■ Task inputs:
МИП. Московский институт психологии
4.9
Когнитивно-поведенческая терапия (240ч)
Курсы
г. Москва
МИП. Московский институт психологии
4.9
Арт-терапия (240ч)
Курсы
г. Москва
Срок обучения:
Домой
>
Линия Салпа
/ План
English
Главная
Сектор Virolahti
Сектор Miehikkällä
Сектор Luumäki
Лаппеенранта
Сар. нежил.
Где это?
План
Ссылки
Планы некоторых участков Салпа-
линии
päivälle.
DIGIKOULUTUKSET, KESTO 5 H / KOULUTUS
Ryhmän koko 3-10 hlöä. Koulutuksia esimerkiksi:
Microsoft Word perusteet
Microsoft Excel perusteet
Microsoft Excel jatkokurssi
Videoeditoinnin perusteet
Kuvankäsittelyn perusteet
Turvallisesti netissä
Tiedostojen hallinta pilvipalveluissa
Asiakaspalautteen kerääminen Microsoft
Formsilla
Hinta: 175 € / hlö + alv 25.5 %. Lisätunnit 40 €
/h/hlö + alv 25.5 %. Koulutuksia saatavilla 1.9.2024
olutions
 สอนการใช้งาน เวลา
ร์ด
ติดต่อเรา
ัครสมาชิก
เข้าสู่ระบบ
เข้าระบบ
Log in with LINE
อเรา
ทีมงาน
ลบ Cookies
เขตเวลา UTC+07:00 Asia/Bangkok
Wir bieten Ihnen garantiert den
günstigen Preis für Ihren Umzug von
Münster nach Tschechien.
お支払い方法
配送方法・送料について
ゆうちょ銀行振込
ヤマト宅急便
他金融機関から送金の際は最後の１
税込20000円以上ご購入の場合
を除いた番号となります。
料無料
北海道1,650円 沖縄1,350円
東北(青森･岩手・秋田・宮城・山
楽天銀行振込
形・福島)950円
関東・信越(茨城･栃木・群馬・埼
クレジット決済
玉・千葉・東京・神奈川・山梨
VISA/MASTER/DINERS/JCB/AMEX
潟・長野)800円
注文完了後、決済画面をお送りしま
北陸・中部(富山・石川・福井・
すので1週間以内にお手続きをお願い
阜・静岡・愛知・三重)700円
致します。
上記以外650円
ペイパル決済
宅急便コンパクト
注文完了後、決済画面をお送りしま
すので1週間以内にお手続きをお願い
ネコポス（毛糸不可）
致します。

■ Directive: Line by line, please copy the records above exactly.

■ Exercise solution:
МИП. Московский институт психологии
4.9
Когнитивно-поведенческая терапия (240ч)
Курсы
г. Москва
МИП. Московский институт психологии
4.9
Арт-терапия (240ч)
Курсы
г. Москва
Срок обучения:
Домой
>
Линия Салпа
/ План
English
Главная
Сектор Virolahti
Сектор Miehikkällä
Сектор Luumäki
Лаппеенранта
Сар. нежил.
Где это?
План
Ссылки
Планы некоторых участков Салпа-
линии
päivälle.
DIGIKOULUTUKSET, KESTO 5 H / KOULUTUS
Ryhmän koko 3-10 hlöä. Koulutuksia esimerkiksi:
Microsoft Word perusteet
Microsoft Excel perusteet
Microsoft Excel jatkokurssi
Videoeditoinnin perusteet
Kuvankäsittelyn perusteet
Turvallisesti netissä
Tiedostojen hallinta pilvipalveluissa
Asiakaspalautteen kerääminen Microsoft
Formsilla
Hinta: 175 € / hlö + alv 25.5 %. Lisätunnit 40 €
/h/hlö + alv 25.5 %. Koulutuksia saatavilla 1.9.2024
olutions
 สอนการใช้งาน เวลา
ร์ด
ติดต่อเรา
ัครสมาชิก
เข้าสู่ระบบ
เข้าระบบ
Log in with LINE
อเรา
ทีมงาน
ลบ Cookies
เขตเวลา UTC+07:00 Asia/Bangkok
Wir bieten Ihnen garantiert den
günstigen Preis für Ihren Umzug von
Münster nach Tschechien.
お支払い方法
配送方法・送料について
ゆうちょ銀行振込
ヤマト宅急便
他金融機関から送金の際は最後の１
税込20000円以上ご購入の場合
を除いた番号となります。
料無料
北海道1,650円 沖縄1,350円
東北(青森･岩手・秋田・宮城・山
楽天銀行振込
形・福島)950円
関東・信越(茨城･栃木・群馬・埼
クレジット決済
玉・千葉・東京・神奈川・山梨
VISA/MASTER/DINERS/JCB/AMEX
潟・長野)800円
注文完了後、決済画面をお送りしま
北陸・中部(富山・石川・福井・
すので1週間以内にお手続きをお願い
阜・静岡・愛知・三重)700円
致します。
上記以外650円
ペイパル決済
宅急便コンパクト
注文完了後、決済画面をお送りしま
すので1週間以内にお手続きをお願い
ネコポス（毛糸不可）
致します。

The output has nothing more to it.